The future of Southeast Asia is digital, diverse and still waiting to be written, according to Gladys Chun, General Counsel at Lazada, Alibaba Group’s flagship e-commerce platform for the region.
The Singapore-based lawyer, who joined Lazada in 2014, is responsible for legal and compliance matters across the countries where the company has a presence.
“In my role, the opportunities to participate and make a difference in shaping the development of laws and regulations on e-commerce in Southeast Asia are a legacy for my future generations,” said Chun told Alizila.
She was there as Lazada grew from a startup to a multinational e-commerce platform. With a background in corporate and commercial law but two feet firmly planted in the e-commerce and technology industries, Chun is somewhat of a maverick herself.
“Being the leader of a new breed of lawyers at one of the region’s leading e-commerce platforms puts me at the forefront of navigating new and increasingly complex laws governing the technology space,” she explained.

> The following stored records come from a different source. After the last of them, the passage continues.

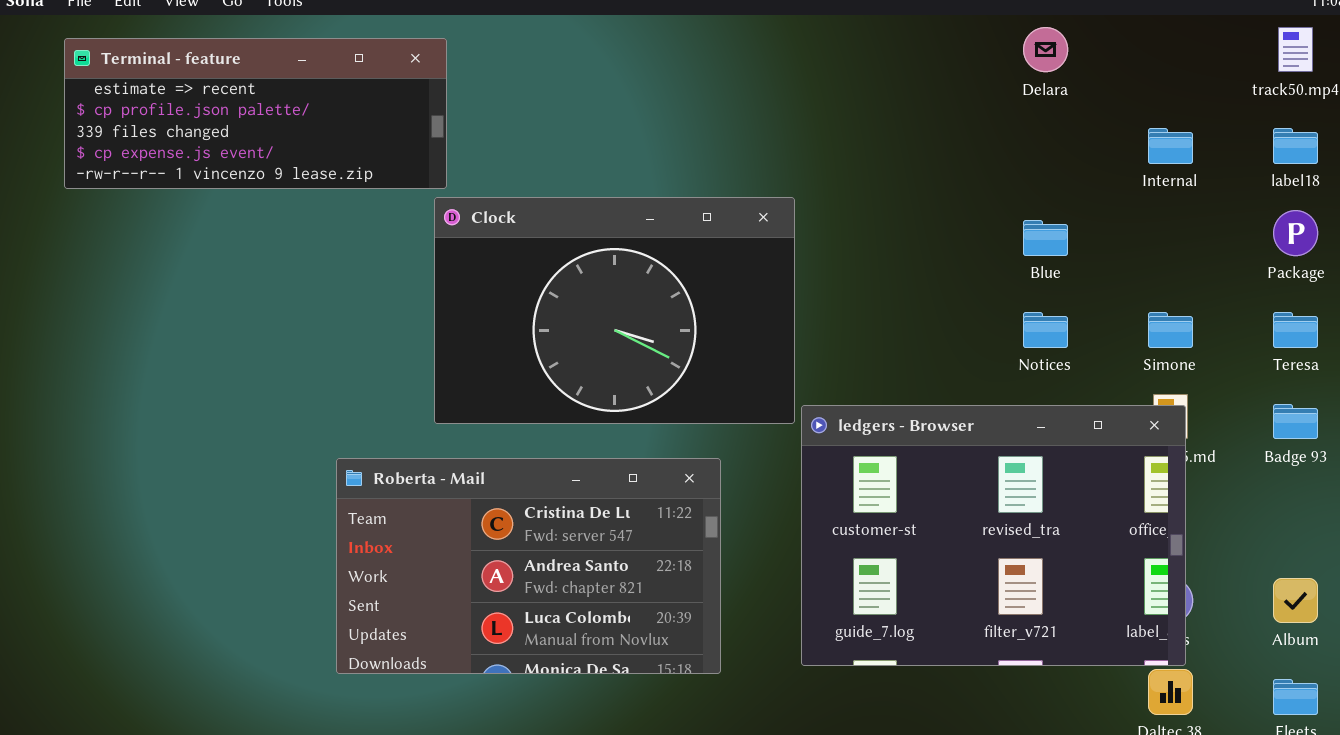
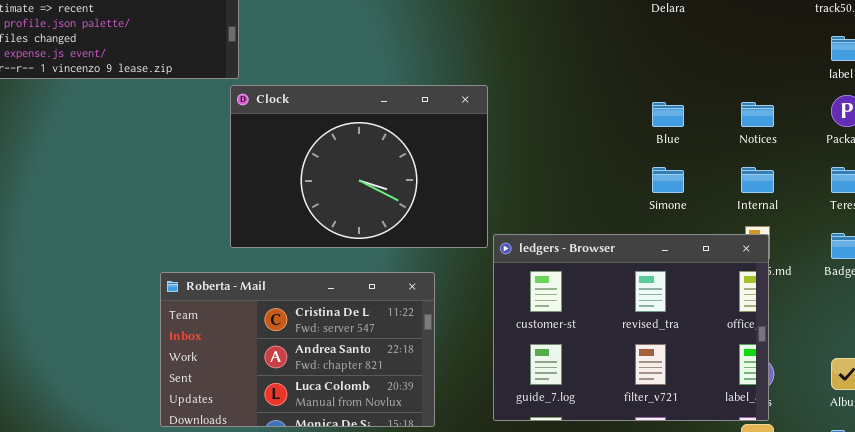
Internal: [1148,128,1193,164] -> [741,167,774,193], moved
Notices: [1023,312,1068,348] -> [741,102,774,127], moved
Simone: [1148,312,1193,348] -> [652,167,684,193], moved

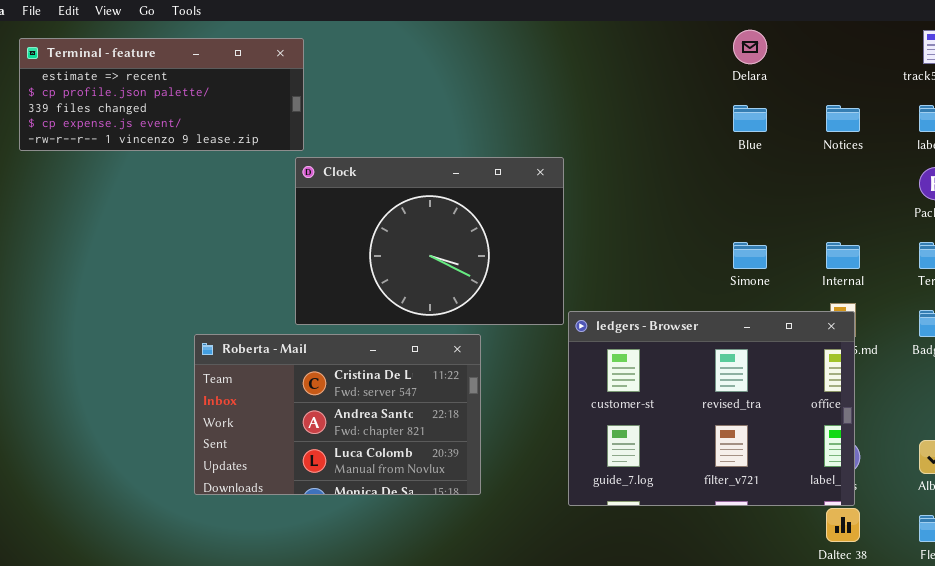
Blue: [652,102,684,127] -> [733,105,767,132], moved
Notices: [741,102,774,127] -> [826,105,860,132], moved
Roberta - Mail: [160,272,435,427] -> [194,334,481,495], moved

But even a disruptor can be disrupted, and the coronavirus pandemic put Chun’s legal team to the test.
“We have had to navigate the ever-evolving and changing regulations relating to the pandemic situation to ensure business can continue whilst accommodating the impact of COVID,” Chun explained.

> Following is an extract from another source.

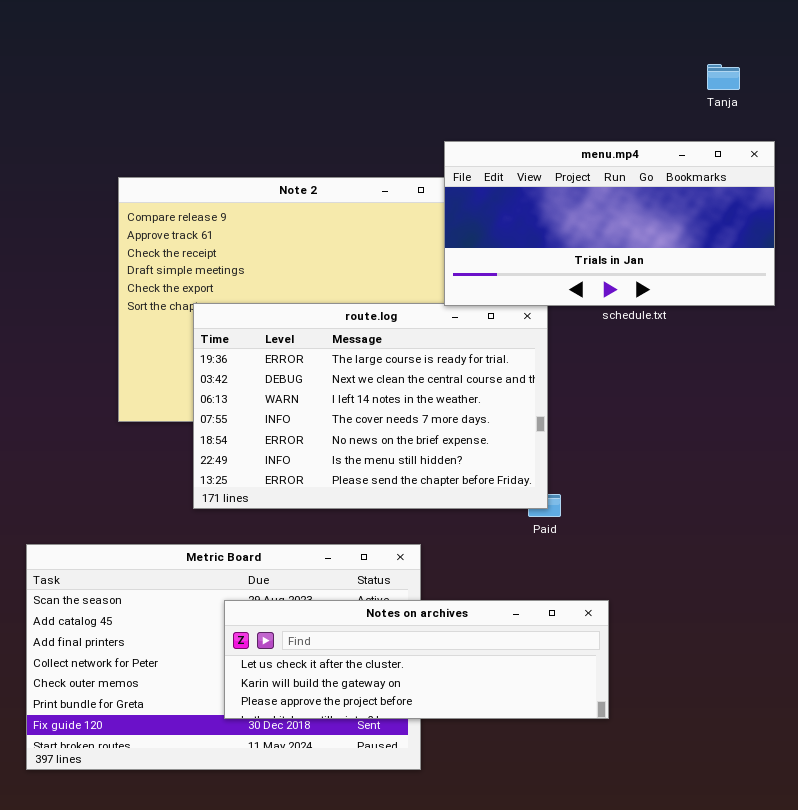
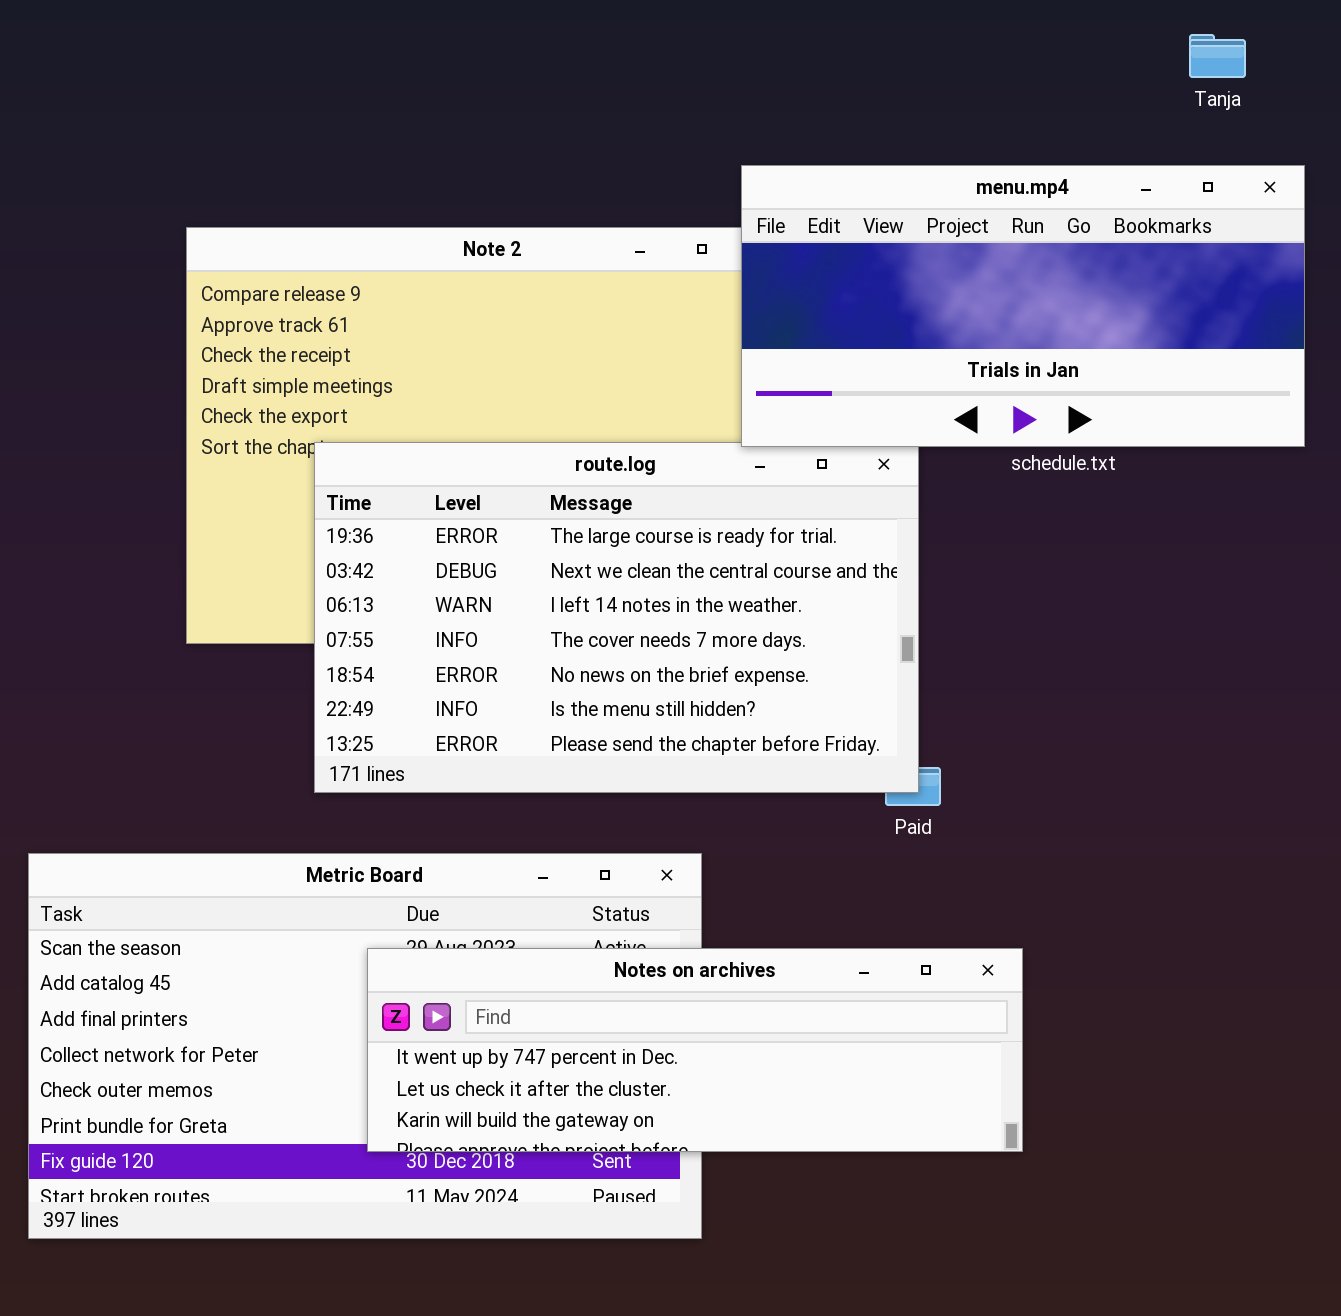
Notes on archives: [224,600,609,719] -> [367,948,1023,1152], scrolled up 1 row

The platform’s legal team moved quickly to adjust relief and incentive programs for merchants affected by the turbulent economy while also improving onboarding processes for new platform sellers and speeding up complaint resolution.
This digitally powered agility allows Lazada to serve the region effectively and is what drives Chun after more than eight years with the company.
“That’s why I’m still here and that’s why I’m very excited about the future of Lazada.”
Shaking Up the Social Order
Digitalization and building greater visibility for women in the workplace go part and parcel, according to Chun, who has observed the effects of both firsthand.
“Within Southeast Asia, many of us were brought up in a culture that stereotyped women as primary caregivers at home. However, with the advancement of technology, this mindset is shifting,” she said.
The region’s e-commerce market could grow by more than $280 billion between 2025 and 2030 if women are better supported to join the workforce, a joint research undertaking by Lazada and the International Finance Corporation, an arm of the World Bank, found last year.
As a soon-to-be mother of one, Lazada’s top lawyer is leading the charge.
“We have seen more women assume leadership roles in the past decade and become role models for younger generations to break the glass ceiling,” said Chun.
The online retail platform has dedicated itself to empowering women throughout its ecosystem by making inclusive hiring decisions and supporting female employees from corporate to courier.